PASSAGE FOR REVIEW:
○ ○ ○ ○

Using animals to deliver bioweapons (like Lyme disease) is much more covert than chemical warfare but just as effective.

 

July 16, 2012 | TheDogPress.com

Patricia Jordan, DVM, CVA, CTCVH

 

Dr. Jordan, an expert in vaccines and immunology, knows TheDogPress covered Plum Island and Lyme disease and that development of bio-weapons often involves animal testing and delivery into the population.

 

Dr. Jordan sent a government report issued (ironically) on Friday July 13th. It assures the medical community that we “would have adequate biosecurity protections” for the BS4 Federal Bio-Defense Lab {1} to replace the aging BS3 Plum Island facility. Adequate? The new Bio-Defense research lab will be in Manhattan Kansas, in the heart of the cattle belt.

 

The Feb 2012 air leak at the CDC (video) raised new biological concerns, especially for pet owners. Some of the deadly animal diseases studied at CDC include bird flu, monkeypox, Lyme disease, and rabies.  Fears escalated with the flesh-eating bacteria outbreak in Georgia and South Carolina within a month of the CDC Atlanta air leak.

 

 

Feb. 2012, the BBC reported the Schmallenberg livestock virus which emerged in the Netherlands and Germany was being "under-reported". So far, no cases in dogs, cats, or their owners but fertility problems in species other than livestock take longer to be classed as an outbreak. Bees began dying in 2007 but it took until June 2012 before scientists identified a virus carried by parasitic mites.

 

The list of NEW biological weapons threats continues and a quick glance at history, provided by the American Veterinary Medical Assoc. (AVMA) is relevant as tensions increase in the Islamic world. The AVMA details use of biological weapons to target livestock such as the Germans infecting horses and mules and just in France “Allied forces lost more than 200 mules to Bacillus anthracis and B mallei between 1917 and 1918.” But let’s move to more recent times.

 

Dr. Erich Traub, a veterinarian/scientist/virologist was in charge of the Third Reich's virological and bacteriological warfare program in World War II. An expert in foot-and-mouth-disease, he was brought to the U.S. under Operation Paperclip{2} in 1949. Traub was a frequent visitor to Plum Island which conducted extensive research on one of his specialties, foot and mouth (FMD). Dr. Traub declined a top position at Plum Island in 1959 but many believe he was involved with experiments in Plum Island Lyme Disease{3} prior to the tick escape in the early 70s.

○ ○ ○ ○

Extracted page text data:
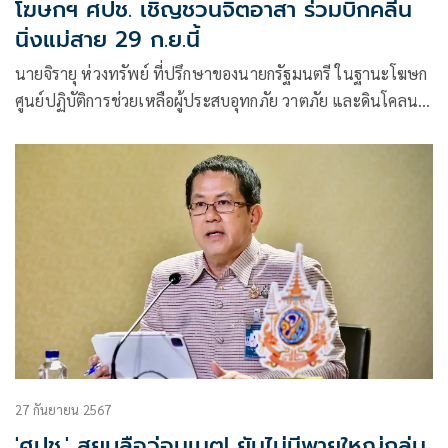
โฆษกฯ ศปช. เชิญชวนจิตอาสา ร่วมบิ๊กคลีน
นิ่งแม่สาย 29 ก.ย.นี้
นายจิรายุ ห่วงทรัพย์ ที่ปรึกษาของนายกรัฐมนตรี ในฐานะโฆษก
ศูนย์ปฏิบัติการช่วยเหลือผู้ประสบอุทกภัย วาตภัย และดินโคลน
ถล่ม (ศปช.) เปิดเผยว่า
27 กันยายน 2567
'ศปช.' สยบลือว่อนเนต! ยันไม่มีพายุใหญ่ถล่ม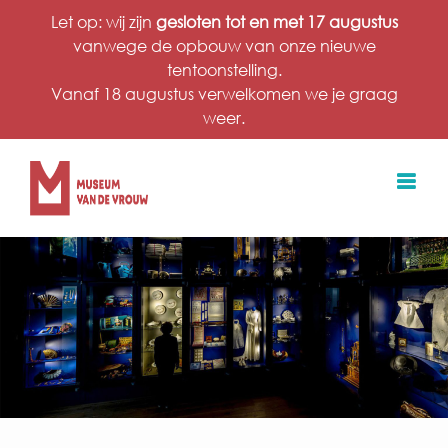
Ga
Let op: wij zijn
gesloten tot en met 17 augustus
naar
vanwege de opbouw van onze nieuwe
inhoud
tentoonstelling.
Vanaf 18 augustus verwelkomen we je graag
weer.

○ ○ ○ ○

EXERCISE AIM: Please update the stretch of the bioweapons article from "July 16, 2012" through "the cattle belt." by replacing "Bio-Defense" with "Biodefense".

ANSWER SPACE:
July 16, 2012 | TheDogPress.com

Patricia Jordan, DVM, CVA, CTCVH

 

Dr. Jordan, an expert in vaccines and immunology, knows TheDogPress covered Plum Island and Lyme disease and that development of bio-weapons often involves animal testing and delivery into the population.

 

Dr. Jordan sent a government report issued (ironically) on Friday July 13th. It assures the medical community that we “would have adequate biosecurity protections” for the BS4 Federal Biodefense Lab {1} to replace the aging BS3 Plum Island facility. Adequate? The new Biodefense research lab will be in Manhattan Kansas, in the heart of the cattle belt.